Task goal
Line by line, transcribe the records exactly.

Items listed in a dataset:
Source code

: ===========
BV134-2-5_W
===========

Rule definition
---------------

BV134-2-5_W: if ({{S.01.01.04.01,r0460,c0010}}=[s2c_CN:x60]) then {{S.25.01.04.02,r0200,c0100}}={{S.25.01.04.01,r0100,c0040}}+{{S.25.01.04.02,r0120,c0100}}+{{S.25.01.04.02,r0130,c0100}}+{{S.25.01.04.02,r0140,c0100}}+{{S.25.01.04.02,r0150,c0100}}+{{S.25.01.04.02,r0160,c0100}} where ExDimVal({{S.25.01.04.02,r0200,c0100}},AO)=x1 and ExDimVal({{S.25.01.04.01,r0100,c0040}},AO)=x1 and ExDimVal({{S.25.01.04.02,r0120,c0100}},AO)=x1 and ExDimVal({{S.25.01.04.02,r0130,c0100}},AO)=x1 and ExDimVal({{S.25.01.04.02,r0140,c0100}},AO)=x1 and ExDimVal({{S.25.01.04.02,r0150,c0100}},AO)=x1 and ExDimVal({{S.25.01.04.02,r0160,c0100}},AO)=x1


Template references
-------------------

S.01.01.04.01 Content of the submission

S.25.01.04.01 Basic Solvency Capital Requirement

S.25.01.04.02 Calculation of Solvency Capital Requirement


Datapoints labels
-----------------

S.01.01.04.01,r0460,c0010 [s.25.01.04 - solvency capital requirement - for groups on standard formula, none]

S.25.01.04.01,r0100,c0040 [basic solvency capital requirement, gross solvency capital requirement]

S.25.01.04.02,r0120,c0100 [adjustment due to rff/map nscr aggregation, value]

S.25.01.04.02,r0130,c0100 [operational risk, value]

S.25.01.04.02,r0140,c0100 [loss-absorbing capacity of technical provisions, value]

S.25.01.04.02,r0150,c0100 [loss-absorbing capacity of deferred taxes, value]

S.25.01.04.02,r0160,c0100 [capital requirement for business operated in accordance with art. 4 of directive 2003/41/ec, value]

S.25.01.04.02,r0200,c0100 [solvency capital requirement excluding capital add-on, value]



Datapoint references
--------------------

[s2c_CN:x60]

Your response
Source code

: ===========
BV134-2-5_W
===========

Rule definition
---------------

BV134-2-5_W: if ({{S.01.01.04.01,r0460,c0010}}=[s2c_CN:x60]) then {{S.25.01.04.02,r0200,c0100}}={{S.25.01.04.01,r0100,c0040}}+{{S.25.01.04.02,r0120,c0100}}+{{S.25.01.04.02,r0130,c0100}}+{{S.25.01.04.02,r0140,c0100}}+{{S.25.01.04.02,r0150,c0100}}+{{S.25.01.04.02,r0160,c0100}} where ExDimVal({{S.25.01.04.02,r0200,c0100}},AO)=x1 and ExDimVal({{S.25.01.04.01,r0100,c0040}},AO)=x1 and ExDimVal({{S.25.01.04.02,r0120,c0100}},AO)=x1 and ExDimVal({{S.25.01.04.02,r0130,c0100}},AO)=x1 and ExDimVal({{S.25.01.04.02,r0140,c0100}},AO)=x1 and ExDimVal({{S.25.01.04.02,r0150,c0100}},AO)=x1 and ExDimVal({{S.25.01.04.02,r0160,c0100}},AO)=x1


Template references
-------------------

S.01.01.04.01 Content of the submission

S.25.01.04.01 Basic Solvency Capital Requirement

S.25.01.04.02 Calculation of Solvency Capital Requirement


Datapoints labels
-----------------

S.01.01.04.01,r0460,c0010 [s.25.01.04 - solvency capital requirement - for groups on standard formula, none]

S.25.01.04.01,r0100,c0040 [basic solvency capital requirement, gross solvency capital requirement]

S.25.01.04.02,r0120,c0100 [adjustment due to rff/map nscr aggregation, value]

S.25.01.04.02,r0130,c0100 [operational risk, value]

S.25.01.04.02,r0140,c0100 [loss-absorbing capacity of technical provisions, value]

S.25.01.04.02,r0150,c0100 [loss-absorbing capacity of deferred taxes, value]

S.25.01.04.02,r0160,c0100 [capital requirement for business operated in accordance with art. 4 of directive 2003/41/ec, value]

S.25.01.04.02,r0200,c0100 [solvency capital requirement excluding capital add-on, value]



Datapoint references
--------------------

[s2c_CN:x60]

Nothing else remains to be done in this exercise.